Columna de Óscar Contardo: La vitalidad de los clichés
El cofre de lugares comunes acaba por llenarse en Chile, un país cuya élite se considera una suerte de excepcionalidad continental, pero en donde el Presidente recibe una imagen de la Virgen de Fátima en el Palacio de Gobierno como si se tratara de un dignatario extranjero. El imperio del pensamiento mágico criollo de un lado, del otro la crueldad de destacados dirigentes de la derecha local que se lamentan públicamente porque un tribunal condenó a un exalcalde y militar en retiro por aplicar torturas cuando ejercía como agente de la represión en dictadura.

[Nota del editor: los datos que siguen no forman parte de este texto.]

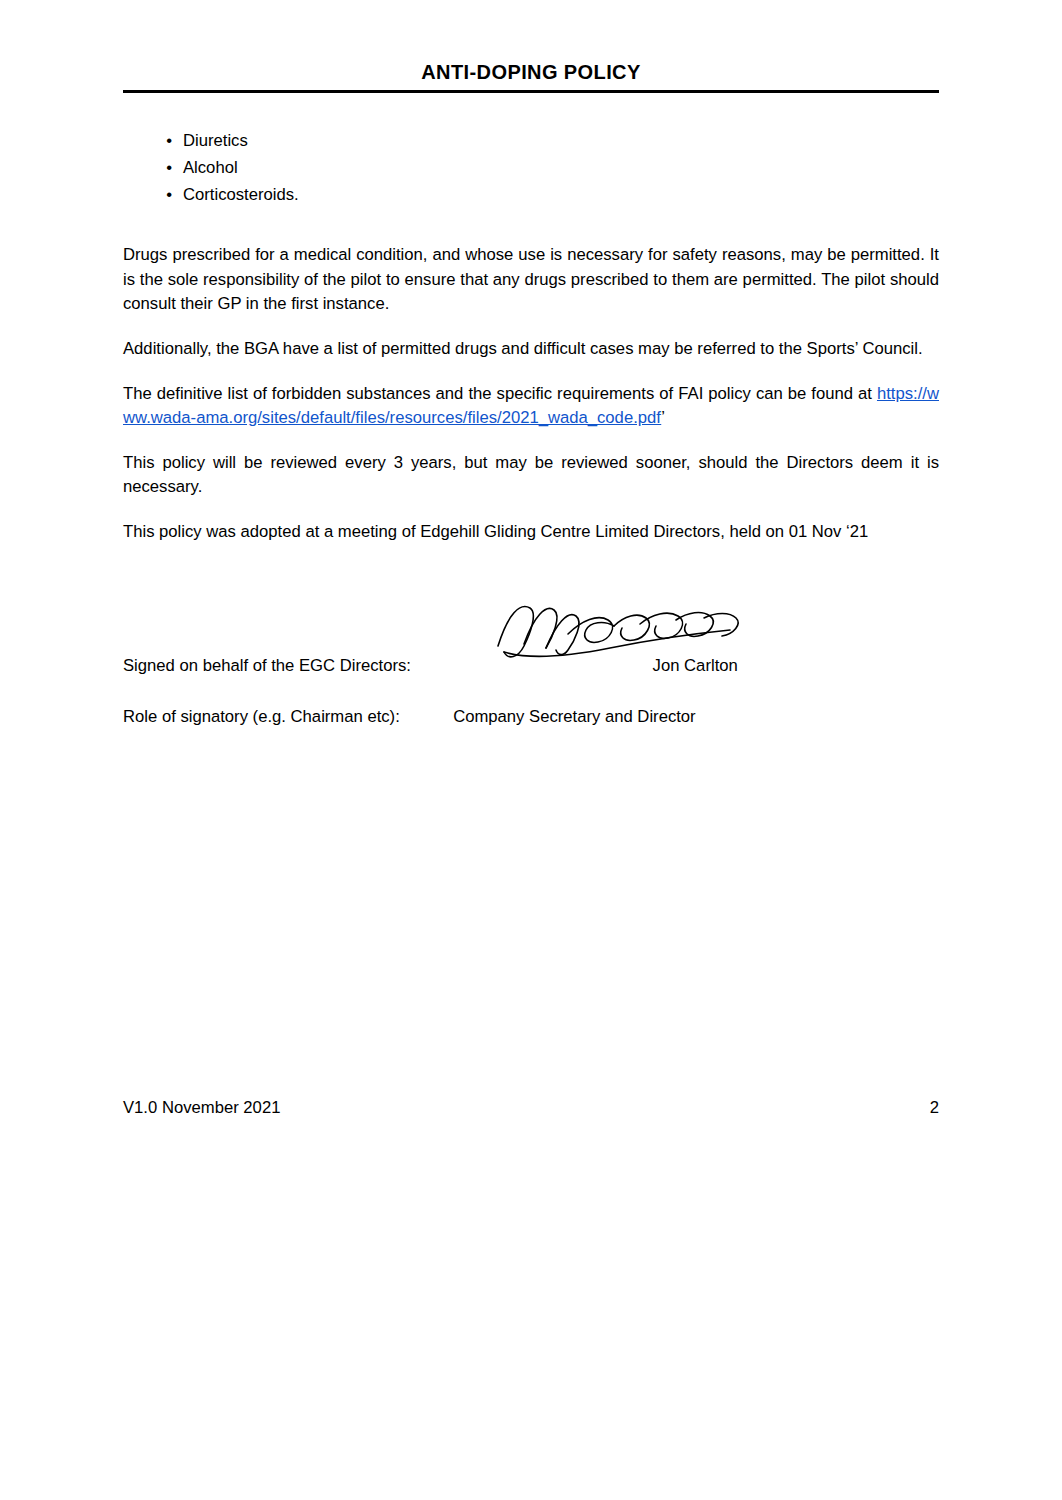ANTI-DOPING POLICY
Diuretics
Alcohol
Corticosteroids.
Drugs prescribed for a medical condition, and whose use is necessary for safety reasons, may be permitted. It is the sole responsibility of the pilot to ensure that any drugs prescribed to them are permitted. The pilot should consult their GP in the first instance.
Additionally, the BGA have a list of permitted drugs and difficult cases may be referred to the Sports’ Council.
The definitive list of forbidden substances and the specific requirements of FAI policy can be found at https://www.wada-ama.org/sites/default/files/resources/files/2021_wada_code.pdf’
This policy will be reviewed every 3 years, but may be reviewed sooner, should the Directors deem it is necessary.
This policy was adopted at a meeting of Edgehill Gliding Centre Limited Directors, held on 01 Nov ‘21
Signed on behalf of the EGC Directors: Jon Carlton
Role of signatory (e.g. Chairman etc): Company Secretary and Director
V1.0 November 2021 2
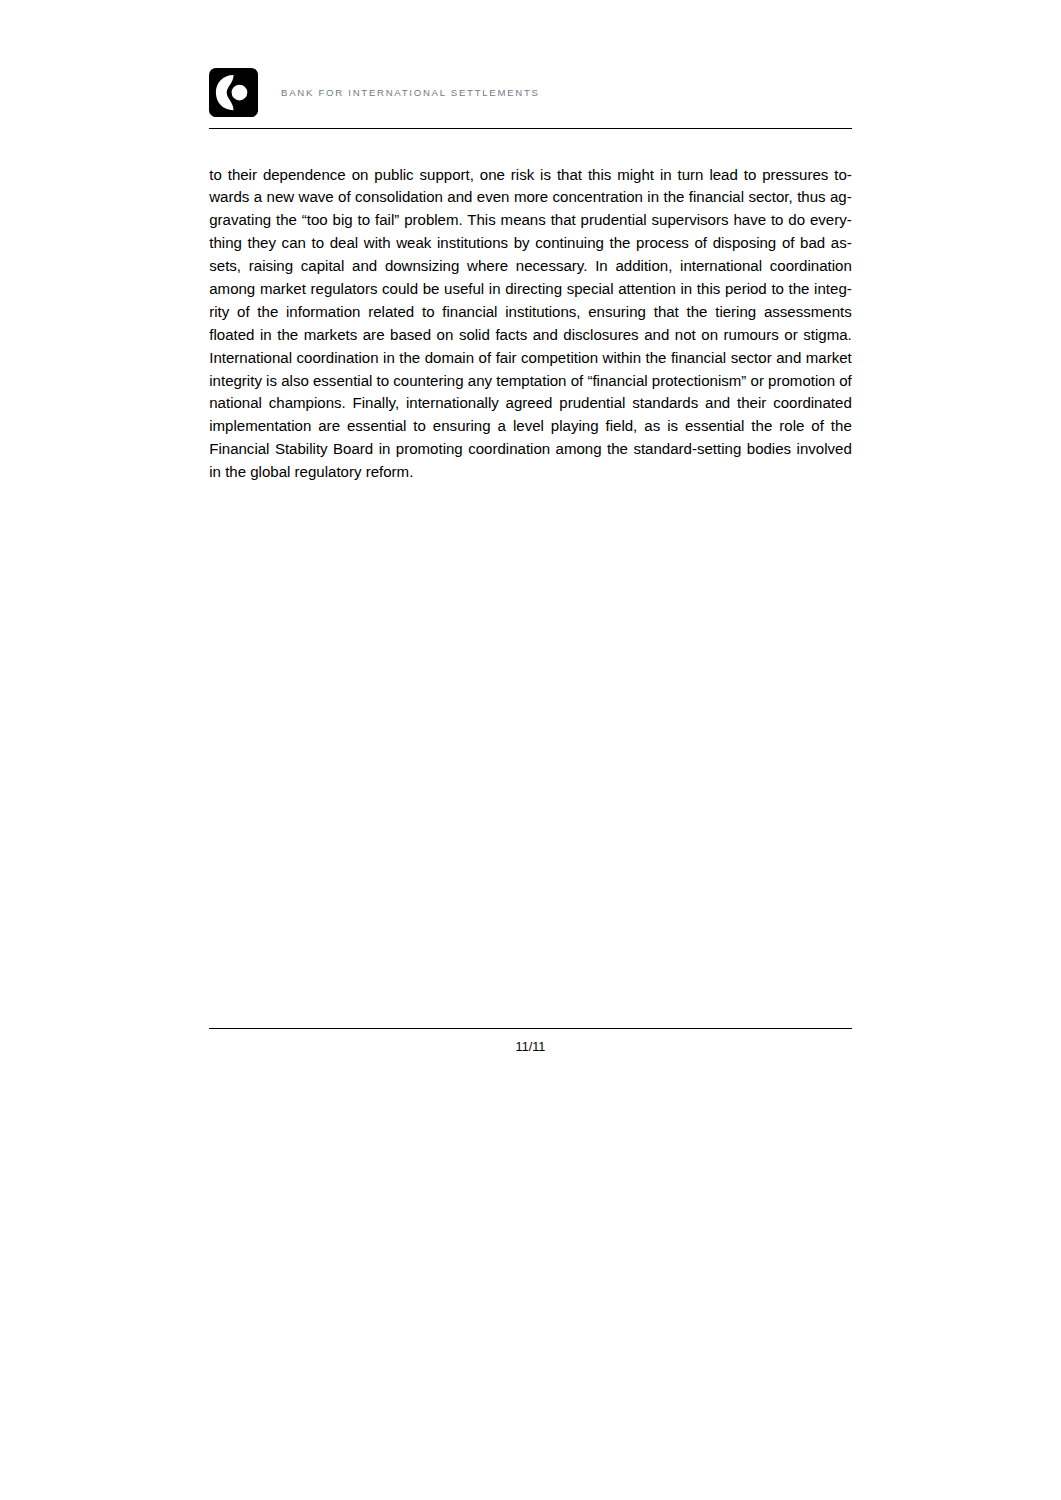Bank for International Settlements
to their dependence on public support, one risk is that this might in turn lead to pressures towards a new wave of consolidation and even more concentration in the financial sector, thus aggravating the “too big to fail” problem. This means that prudential supervisors have to do everything they can to deal with weak institutions by continuing the process of disposing of bad assets, raising capital and downsizing where necessary. In addition, international coordination among market regulators could be useful in directing special attention in this period to the integrity of the information related to financial institutions, ensuring that the tiering assessments floated in the markets are based on solid facts and disclosures and not on rumours or stigma. International coordination in the domain of fair competition within the financial sector and market integrity is also essential to countering any temptation of “financial protectionism” or promotion of national champions. Finally, internationally agreed prudential standards and their coordinated implementation are essential to ensuring a level playing field, as is essential the role of the Financial Stability Board in promoting coordination among the standard-setting bodies involved in the global regulatory reform.
11/11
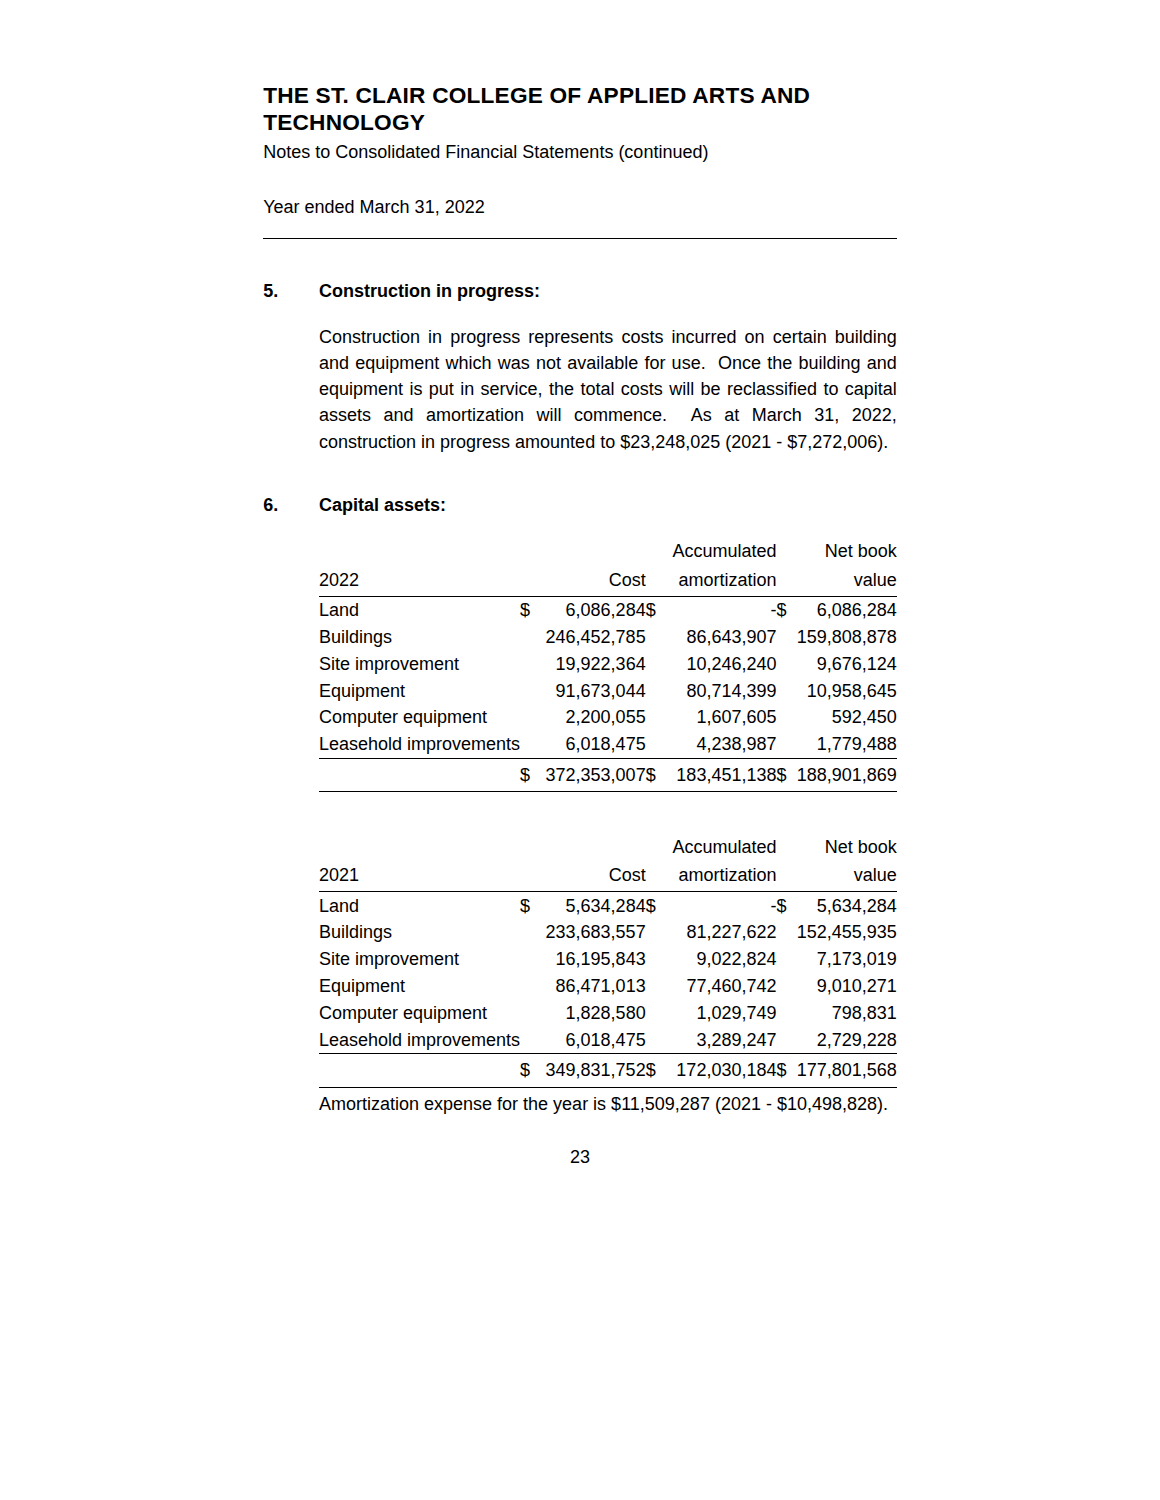THE ST. CLAIR COLLEGE OF APPLIED ARTS AND TECHNOLOGY
Notes to Consolidated Financial Statements (continued)
Year ended March 31, 2022
5. Construction in progress:
Construction in progress represents costs incurred on certain building and equipment which was not available for use. Once the building and equipment is put in service, the total costs will be reclassified to capital assets and amortization will commence. As at March 31, 2022, construction in progress amounted to $23,248,025 (2021 - $7,272,006).
6. Capital assets:
| | | Accumulated | Net book |
| --- | --- | --- | --- |
| 2022 | Cost | amortization | value |
| Land | $ | 6,086,284 | $ | - | $ | 6,086,284 |
| Buildings | | 246,452,785 | | 86,643,907 | | 159,808,878 |
| Site improvement | | 19,922,364 | | 10,246,240 | | 9,676,124 |
| Equipment | | 91,673,044 | | 80,714,399 | | 10,958,645 |
| Computer equipment | | 2,200,055 | | 1,607,605 | | 592,450 |
| Leasehold improvements | | 6,018,475 | | 4,238,987 | | 1,779,488 |
| | $ | 372,353,007 | $ | 183,451,138 | $ | 188,901,869 |
| | | Accumulated | Net book |
| --- | --- | --- | --- |
| 2021 | Cost | amortization | value |
| Land | $ | 5,634,284 | $ | - | $ | 5,634,284 |
| Buildings | | 233,683,557 | | 81,227,622 | | 152,455,935 |
| Site improvement | | 16,195,843 | | 9,022,824 | | 7,173,019 |
| Equipment | | 86,471,013 | | 77,460,742 | | 9,010,271 |
| Computer equipment | | 1,828,580 | | 1,029,749 | | 798,831 |
| Leasehold improvements | | 6,018,475 | | 3,289,247 | | 2,729,228 |
| | $ | 349,831,752 | $ | 172,030,184 | $ | 177,801,568 |
Amortization expense for the year is $11,509,287 (2021 - $10,498,828).
23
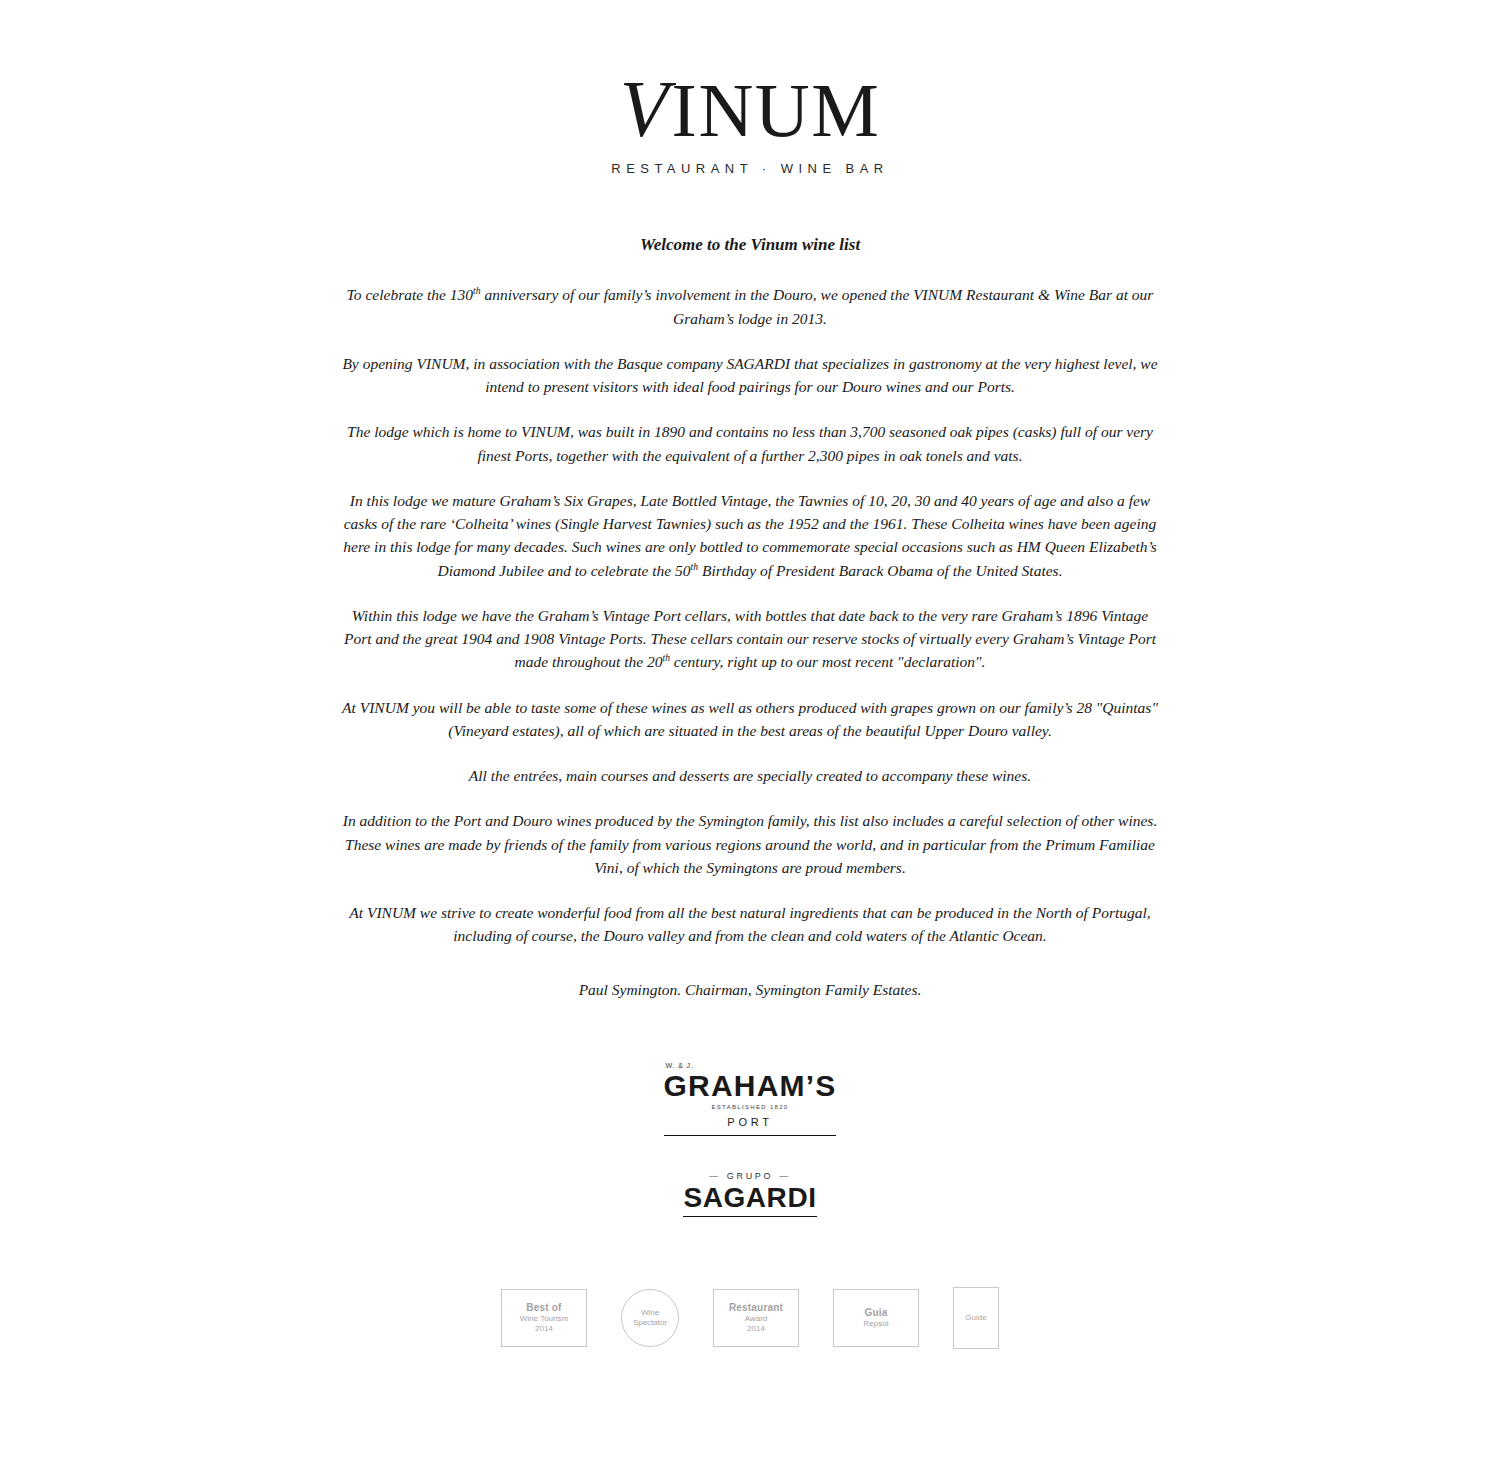VINUM
Restaurant · Wine Bar
Welcome to the Vinum wine list
To celebrate the 130th anniversary of our family’s involvement in the Douro, we opened the VINUM Restaurant & Wine Bar at our Graham’s lodge in 2013.
By opening VINUM, in association with the Basque company SAGARDI that specializes in gastronomy at the very highest level, we intend to present visitors with ideal food pairings for our Douro wines and our Ports.
The lodge which is home to VINUM, was built in 1890 and contains no less than 3,700 seasoned oak pipes (casks) full of our very finest Ports, together with the equivalent of a further 2,300 pipes in oak tonels and vats.
In this lodge we mature Graham’s Six Grapes, Late Bottled Vintage, the Tawnies of 10, 20, 30 and 40 years of age and also a few casks of the rare ‘Colheita’ wines (Single Harvest Tawnies) such as the 1952 and the 1961. These Colheita wines have been ageing here in this lodge for many decades. Such wines are only bottled to commemorate special occasions such as HM Queen Elizabeth’s Diamond Jubilee and to celebrate the 50th Birthday of President Barack Obama of the United States.
Within this lodge we have the Graham’s Vintage Port cellars, with bottles that date back to the very rare Graham’s 1896 Vintage Port and the great 1904 and 1908 Vintage Ports. These cellars contain our reserve stocks of virtually every Graham’s Vintage Port made throughout the 20th century, right up to our most recent "declaration".
At VINUM you will be able to taste some of these wines as well as others produced with grapes grown on our family’s 28 "Quintas" (Vineyard estates), all of which are situated in the best areas of the beautiful Upper Douro valley.
All the entrées, main courses and desserts are specially created to accompany these wines.
In addition to the Port and Douro wines produced by the Symington family, this list also includes a careful selection of other wines. These wines are made by friends of the family from various regions around the world, and in particular from the Primum Familiae Vini, of which the Symingtons are proud members.
At VINUM we strive to create wonderful food from all the best natural ingredients that can be produced in the North of Portugal, including of course, the Douro valley and from the clean and cold waters of the Atlantic Ocean.
Paul Symington. Chairman, Symington Family Estates.
W. & J. GRAHAM’S ESTABLISHED 1820 PORT
GRUPO SAGARDI
Best of Wine Tourism
2014
Wine
Spectator
Restaurant Award
2014
Guia Repsol
Guide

Las palabras pueden ser como cofres que vamos llenando y vaciando de cuando en cuando. A veces contienen fotos antiguas, en ocasiones, algunas joyas valiosa, un anillo de plástico o un documento que alguna vez alguien creyó necesario guardar ahí. La expresión "Latinoamérica", por ejemplo, es un cofre tallado originalmente en Francia en el siglo XIX que acabó reemplazando la noción Hispanoamérica o Iberoamérica. El baúl resultaba ser lo suficientemente amplio y carente de estilo propio como para acoger no solo un conjunto geográfico, sino una idea de lo que era un espacio cultural que miraba a Occidente -Estados Unidos y el norte de Europa- desde el sur, como un niño que contempla a sus mayores o un mendigo que extiende la mano en una esquina. En el bautizo, la criatura no tuvo voz, solo recibió una etiqueta que simplificaba las cosas. El concepto "latino" cobraría a partir de ahí una vida propia en Estados Unidos, ya no para referirse a Cicerón y su lengua, sino a todo lo que tuviera relación con los vecinos de abajo, a sus idiomas, su apariencia, su clima, sus costumbres. La mayor parte de ellos son morenos, pero no todos; la mayor parte de ellos habla castellano, pero no todos; la mayor parte de ellos mueve bien las caderas, pero no todos; la mayor parte de ellos son alegres, fiesteros, pero hay excepciones. Sospecho que el significado de lo "latino" para un ciudadano común de los Estados Unidos debe ser algo parecido a "lo bárbaro" para el Imperio Romano: un asunto fronterizo, un hábitat con bordes internos imprecisos. La mirada de la metrópolis nos determina, nos sitúa, como quien pega una postal en un panel de corcho sobre el escritorio. Hay palmeras, playas, revoluciones, favelas y dictadores. Un mosaico colorinche que de cerca resulta confuso y solo cobra aspecto definido tomando la distancia adecuada para apreciarlo.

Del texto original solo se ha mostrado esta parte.